I was there to do the vocal on Glasgow Train, the last track of the album to be finished. Martin had craftily taken it from my control-freak hands and Joe-Meeked it into a joyously mad track with drums, vibes, guitars and bass, that bowls along and makes you grin from ear to ear, so it was a cinch to sing over.
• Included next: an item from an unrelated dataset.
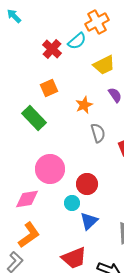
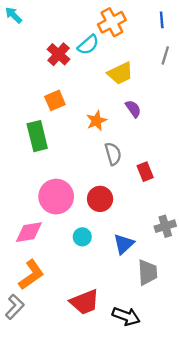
green rectangle: (34, 118) -> (37, 136), turned 30
red circle: (87, 184) -> (100, 199), moved
blue triangle: (89, 221) -> (124, 244), moved

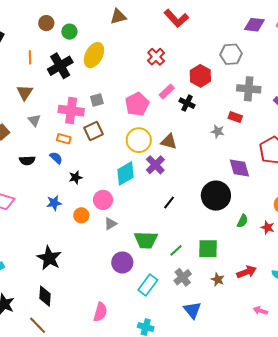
That left time to record another track too, using a Fender Stratocaster and a Fender Nocaster, clanging and twanging and singing and songing.
Then it was all-the-way-back, part driving through glorious Highland dawn, and part training it, reading Joe Boyd's riveting account of the 1960s, White Bicycles.. What a weekend to remember!
Photos: Strathpeffer Spa Pavilion (Roy Orbison played there too!), oil rig at Invergordon (it was me that was lopsided, not the rig!), Martin Stephenson plays Pete's little inlaid bossa-nova guitar, sunrise in Ross-shire.

Wednesday, October 29, 2008

No Smoking

Met up with Rowen today to wander round the Wallace Collection, room after room of ornate gold clocks, strangely-formed armour (horse-armour with eyeholes and ear-protectors) rococo paintings (lots with dead hares with one leg in the air-symbolic of something highly peculiar!), cabinets full of little portraits that made both of us feel uneasy (it looked as though some of the young girls had been coerced into posing), Napoleon, Napoleon everywhere. I told her how delighted Little Bruv McCallum was to discover an American baseball star, Napoleon McCallum, as he is a big fan of the teensy Emperor.
On the way there, I was intrigued by a tube station called No Smoking, until I realised I was reading the sign inside the carriage and not the one on the station wall opposite. That says it all about this week really; it's been a little disjointed.
I waded through almost forty essays yesterday morning, despairing, despairing, until I came to the one that happily told me all about 'the full rectum of possibilities'. This confusion of the word spectrum and the back passage made me laugh out loud and saved the day.
Luckily, I'm off to Inverness tomorrow to put a vocal on Glasgow Train, the last track of the album I've been distance-recording and writing with Martin Stephenson for the last year.
Then it will be time to pursue the elusive Chefs album, I think!

Tuesday, October 28, 2008

Monday, October 27, 2008


Have you noticed them?
Every 15 minutes or so on the commercial TV channels.
The floatywalkers are everywhere: beautiful, slender, with clouds of silky hair and satin skin, they floatywalk through life, cooing 'Because I'm worth it' and 'mmm Danone' in gentle voices, peeking sideways through almond eyes as they gently bounce in slow motion, tossing their glossy manes from side to side...
Poor floatywalkers! They are condemned women, never allowed to rest; they do not work, they do not sleep; they live on a diet of licked foil lids, and every time they walk past a man, he blows their hair with a hairdryer or clamps it in a twirler, or sometimes smooths a wrinkle-lift cream on to their skin.
They can not escape; they are stuck, their legs sashaying them past beauticians until the end of time.
How painful! Mascara is slicked on to their overloaded eyelashes that can not sleep; those legs just walk, walk, walk around the world, their dresses flutter, flutter, flutter in the artificial breeze, their long limbs are uselessly employed in an endless, gorgeous traipse through beige scenery where occasional companions sip cocktails and look on admiringly.
They may be fifty, and don't look it; they may be lying, and don't realise. The floattywalkers sold their brains and souls to the advertising industry long ago, and atop each head and hidden from view is a small slot, akin to that of a piggybank, for money to be inserted when the floatywalker slows down.

'Why do you do it?', we ask.
"Because I'm worth it', they reply, automatically.